No, I don’t. Because it is exaggerated, but it clearly shows the everyday madness when someone just wants some peace and quiet. My goodness, how do you even live? While one person wants to have peace from his wife and her followers every third evening, another just wants to quietly get through his sleep session. Not only children want to seek peace in their sleeping den, adults especially want a few hours of sleep for themselves, whether sick or healthy, morning or evening, stressed or not... and then someone always somehow has to walk through the bedroom.
I’m just fed up with offensively writing the obvious.
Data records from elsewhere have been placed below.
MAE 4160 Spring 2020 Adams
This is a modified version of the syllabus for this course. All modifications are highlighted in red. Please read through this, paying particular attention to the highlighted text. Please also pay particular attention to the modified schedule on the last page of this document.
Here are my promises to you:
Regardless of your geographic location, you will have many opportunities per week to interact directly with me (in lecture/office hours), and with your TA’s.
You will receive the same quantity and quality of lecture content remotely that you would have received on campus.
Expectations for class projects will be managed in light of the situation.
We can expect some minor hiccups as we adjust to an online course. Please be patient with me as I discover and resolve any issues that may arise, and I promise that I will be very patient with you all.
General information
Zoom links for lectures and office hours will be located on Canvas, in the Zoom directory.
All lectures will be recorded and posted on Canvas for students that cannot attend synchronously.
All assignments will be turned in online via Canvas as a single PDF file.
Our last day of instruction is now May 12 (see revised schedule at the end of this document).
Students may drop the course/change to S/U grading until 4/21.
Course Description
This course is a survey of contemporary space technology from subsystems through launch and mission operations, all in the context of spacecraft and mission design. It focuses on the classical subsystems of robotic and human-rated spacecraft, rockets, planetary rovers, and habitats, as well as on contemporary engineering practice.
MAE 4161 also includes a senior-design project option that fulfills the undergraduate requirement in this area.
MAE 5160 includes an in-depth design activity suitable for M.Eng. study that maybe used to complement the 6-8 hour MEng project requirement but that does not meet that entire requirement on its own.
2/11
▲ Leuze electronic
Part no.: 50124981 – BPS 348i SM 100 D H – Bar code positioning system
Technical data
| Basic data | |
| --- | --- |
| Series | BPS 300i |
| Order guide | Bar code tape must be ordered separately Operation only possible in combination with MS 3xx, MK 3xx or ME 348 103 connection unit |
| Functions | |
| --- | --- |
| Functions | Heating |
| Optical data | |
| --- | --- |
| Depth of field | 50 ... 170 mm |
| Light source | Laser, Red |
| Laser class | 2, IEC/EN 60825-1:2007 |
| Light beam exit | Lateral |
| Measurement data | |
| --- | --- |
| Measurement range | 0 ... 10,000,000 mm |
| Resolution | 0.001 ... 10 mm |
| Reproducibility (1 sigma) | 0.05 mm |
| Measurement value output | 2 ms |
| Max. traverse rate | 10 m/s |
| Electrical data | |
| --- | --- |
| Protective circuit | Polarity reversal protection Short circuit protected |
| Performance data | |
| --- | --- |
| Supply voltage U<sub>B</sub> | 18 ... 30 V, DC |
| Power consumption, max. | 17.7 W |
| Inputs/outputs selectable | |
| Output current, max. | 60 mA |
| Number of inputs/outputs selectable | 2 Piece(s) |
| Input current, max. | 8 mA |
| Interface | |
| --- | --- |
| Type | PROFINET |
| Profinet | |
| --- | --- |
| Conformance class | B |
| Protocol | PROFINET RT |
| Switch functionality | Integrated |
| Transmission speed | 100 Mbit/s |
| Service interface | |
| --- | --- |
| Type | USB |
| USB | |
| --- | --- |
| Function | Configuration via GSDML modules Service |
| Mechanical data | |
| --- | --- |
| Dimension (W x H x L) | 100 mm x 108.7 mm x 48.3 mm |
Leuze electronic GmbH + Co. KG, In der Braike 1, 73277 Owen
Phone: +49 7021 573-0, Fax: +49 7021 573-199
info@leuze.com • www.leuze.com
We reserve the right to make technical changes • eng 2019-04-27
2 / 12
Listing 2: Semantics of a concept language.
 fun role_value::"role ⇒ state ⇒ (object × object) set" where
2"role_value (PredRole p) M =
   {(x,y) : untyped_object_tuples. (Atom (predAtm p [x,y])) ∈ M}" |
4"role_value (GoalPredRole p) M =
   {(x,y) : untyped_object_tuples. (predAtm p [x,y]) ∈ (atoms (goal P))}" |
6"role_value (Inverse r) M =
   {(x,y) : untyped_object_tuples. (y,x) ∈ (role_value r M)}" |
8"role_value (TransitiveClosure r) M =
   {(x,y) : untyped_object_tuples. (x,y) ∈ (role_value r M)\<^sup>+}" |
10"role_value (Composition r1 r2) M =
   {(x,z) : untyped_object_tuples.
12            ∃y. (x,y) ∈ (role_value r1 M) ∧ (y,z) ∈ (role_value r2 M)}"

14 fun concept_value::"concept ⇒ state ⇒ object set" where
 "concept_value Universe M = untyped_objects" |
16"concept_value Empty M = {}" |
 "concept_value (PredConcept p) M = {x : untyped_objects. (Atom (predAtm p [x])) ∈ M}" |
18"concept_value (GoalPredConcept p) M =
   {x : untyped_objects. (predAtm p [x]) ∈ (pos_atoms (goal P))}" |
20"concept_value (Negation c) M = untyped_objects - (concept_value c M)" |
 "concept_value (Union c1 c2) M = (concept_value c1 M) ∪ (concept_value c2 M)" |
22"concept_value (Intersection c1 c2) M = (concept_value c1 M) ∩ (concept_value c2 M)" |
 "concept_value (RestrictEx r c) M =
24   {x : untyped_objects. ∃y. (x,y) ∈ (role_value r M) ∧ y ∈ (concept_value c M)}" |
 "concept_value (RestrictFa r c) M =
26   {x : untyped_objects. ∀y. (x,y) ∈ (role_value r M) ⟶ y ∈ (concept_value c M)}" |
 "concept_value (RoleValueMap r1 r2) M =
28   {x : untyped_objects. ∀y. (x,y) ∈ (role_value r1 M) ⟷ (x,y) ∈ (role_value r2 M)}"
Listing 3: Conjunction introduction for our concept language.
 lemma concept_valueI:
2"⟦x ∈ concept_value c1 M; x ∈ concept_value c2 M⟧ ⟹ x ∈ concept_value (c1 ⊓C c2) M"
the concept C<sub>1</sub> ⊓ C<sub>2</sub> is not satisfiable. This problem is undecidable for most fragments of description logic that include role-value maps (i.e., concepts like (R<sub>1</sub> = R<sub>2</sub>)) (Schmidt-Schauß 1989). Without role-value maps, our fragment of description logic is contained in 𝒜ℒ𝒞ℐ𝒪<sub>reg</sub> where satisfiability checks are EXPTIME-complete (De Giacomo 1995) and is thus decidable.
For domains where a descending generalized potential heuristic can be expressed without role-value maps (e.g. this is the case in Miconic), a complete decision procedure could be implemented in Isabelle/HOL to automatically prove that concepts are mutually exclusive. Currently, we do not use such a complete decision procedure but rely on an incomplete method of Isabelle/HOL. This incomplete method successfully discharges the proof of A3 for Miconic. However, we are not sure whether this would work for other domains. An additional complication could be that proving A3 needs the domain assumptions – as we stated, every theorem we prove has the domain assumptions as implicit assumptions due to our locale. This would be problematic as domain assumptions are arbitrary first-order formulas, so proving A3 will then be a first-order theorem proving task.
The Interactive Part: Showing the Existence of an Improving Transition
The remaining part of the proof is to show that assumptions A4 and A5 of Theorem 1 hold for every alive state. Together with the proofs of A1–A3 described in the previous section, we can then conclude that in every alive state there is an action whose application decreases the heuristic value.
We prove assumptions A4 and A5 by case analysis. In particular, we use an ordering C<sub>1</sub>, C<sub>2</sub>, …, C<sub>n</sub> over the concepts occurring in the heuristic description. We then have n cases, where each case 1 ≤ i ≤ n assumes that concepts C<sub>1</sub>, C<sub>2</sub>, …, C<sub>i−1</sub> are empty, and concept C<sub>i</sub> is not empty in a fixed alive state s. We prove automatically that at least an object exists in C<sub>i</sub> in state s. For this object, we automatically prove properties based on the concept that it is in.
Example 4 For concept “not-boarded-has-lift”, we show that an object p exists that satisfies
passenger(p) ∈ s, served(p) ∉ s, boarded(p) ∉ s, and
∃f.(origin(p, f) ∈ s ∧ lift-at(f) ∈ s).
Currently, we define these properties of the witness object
The builder needs to use his own brain: a bedroom should no longer be a passage room. Never!!!
That is completely exaggerated. Who should be walking through there?! Fictional cleaning help who, if they existed, would come once a week and apparently exactly then, when the head of the household could unexpectedly lie in bed for an hour ... oh dear, God gave us language (or WhatsApp, or whatever). Closed door can simply mean closed door - like in a hotel - that can also be arranged. Who actually let the cleaning help in?
On-suite bathrooms simply have the characteristic of being accessible through the bedroom. That is the PURPOSE of an on-suite bathroom and therefore it makes NO SENSE to complain about this characteristic. Besides, I don’t think this house has a problem with the number of toilets. If it really came down to three steps (and it doesn’t), the children’s bathroom would be reachable.
The bedroom is not a passage room. No one (regularly) has business there except the parents. The on-suite bathroom does not make the bedroom a passage room any more than a walk-in closet connected to it would. (Ah, watch out, the fictional housekeeper might also want to put laundry there, abolish the walk-in closet!!!)
I’m okay with constructions as illustrations. But not when they become absurd, as in this case.